◆ EXCERTO DO DOCUMENTO ◆
::::
Opinião: JaGUar
Em apenas 30 segundos de um vídeo publicado nas redes sociais, a Jaguar anunciou que a sua marca de automóveis associada à elegância, energia e perícia intemporal, passava a ser “destemida, exuberante e atraente”. Para além de repentino, o corte do compromisso duradouro com o passado foi abrupto, pois deu por terminada a produção de todos os seus icónicos modelos. O futuro, agora, só contempla carros eléctricos. Como vão ser é um segredo bem guardado, tanto que no dito vídeo publicitário não surge um único carro. A explicação é dada pelos “patrões” da Jaguar: “Se tocarmos da mesma forma que todos os outros, seremos abafados. Por isso, não devemos aparecer como uma marca de automóveis”.
Eu sou do tempo em que a publicidade dava a conhecer a existência do produto, nos permitia compreender as suas características e vantagens e nos levava a comprá-lo, convictos dos seus benefícios. Dito de outra forma, a publicidade na sociedade de consumo associava a aquisição de um bem à felicidade, baseando-se vezes sem conta na old fashion concepção epicurista de que a felicidade se compõe de liberdade, amizade e reflexão.
::::
◆ INFORMAÇÃO FORNECIDA ◆

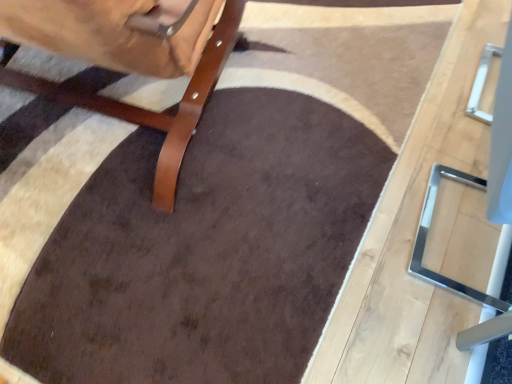
Question: Considering the relative sizes of metallic silver table at right and brown leather chair at left in the image provided, is metallic silver table at right wider than brown leather chair at left?

Choices:
 (A) no
 (B) yes

Answer: (A)

Question: From the image's perspective, is metallic silver table at right under brown leather chair at left?

Choices:
 (A) no
 (B) yes

Answer: (B)

Question: Does metallic silver table at right appear on the left side of brown leather chair at left?

Choices:
 (A) no
 (B) yes

Answer: (A)

Question: From a real-world perspective, is metallic silver table at right beneath brown leather chair at left?

Choices:
 (A) yes
 (B) no

Answer: (A)

Question: From the image's perspective, is metallic silver table at right on top of brown leather chair at left?

Choices:
 (A) no
 (B) yes

Answer: (A)

Question: Considering the relative sizes of metallic silver table at right and brown leather chair at left in the image provided, is metallic silver table at right bigger than brown leather chair at left?

Choices:
 (A) yes
 (B) no

Answer: (B)

Question: From a real-world perspective, does brown leather chair at left stand above metallic silver table at right?

Choices:
 (A) no
 (B) yes

Answer: (B)

Question: Is brown leather chair at left bigger than metallic silver table at right?

Choices:
 (A) yes
 (B) no

Answer: (A)

Question: Does brown leather chair at left appear on the left side of metallic silver table at right?

Choices:
 (A) no
 (B) yes

Answer: (B)

Question: Can you see brown leather chair at left touching metallic silver table at right?

Choices:
 (A) no
 (B) yes

Answer: (A)

Question: Considering the relative sizes of brown leather chair at left and metallic silver table at right in the image provided, is brown leather chair at left smaller than metallic silver table at right?

Choices:
 (A) no
 (B) yes

Answer: (A)

Question: Considering the relative positions of brown leather chair at left and metallic silver table at right in the image provided, is brown leather chair at left to the right of metallic silver table at right from the viewer's perspective?

Choices:
 (A) yes
 (B) no

Answer: (B)

Question: Considering the positions of metallic silver table at right and brown leather chair at left in the image, is metallic silver table at right bigger or smaller than brown leather chair at left?

Choices:
 (A) big
 (B) small

Answer: (B)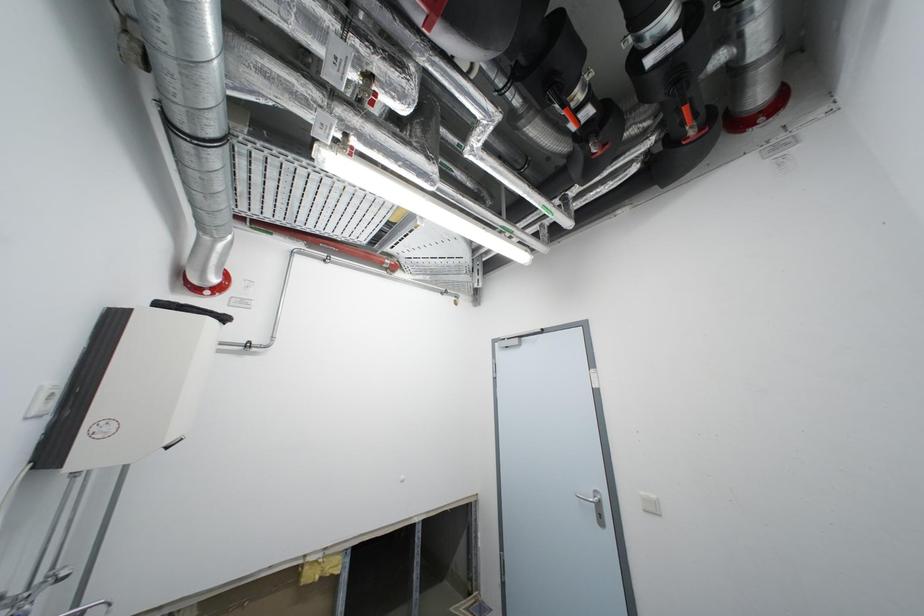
::::
◆ REQUISITO ◆
Continue o artigo de opinião sobre a nova imagem da Jaguar, começando logo após a última frase apresentada.

◆ ESPAÇO DE RESPOSTA ◆
Com a sua reviravolta, a Jaguar pretende redirecionar a marca para preços completamente diferentes, e por isso agiu de forma diferente. “Queríamos afastar-nos dos estereótipos tradicionais do sector automóvel”, justificaram. Os novos modelos eléctricos de luxo serão lançados no próximo ano e terão um preço superior a 100.000 euros. De acordo com a marca, são carros destinados a um público “mais jovem, mais abastado e urbano”. Os novos compradores identificados pela Jaguar serão “ricos em dinheiro e pobres em tempo”. Visto o vídeo, fiquei foi sem saber se serão felizes, mas isso é algo que também não parece importar à novíssima Jaguar.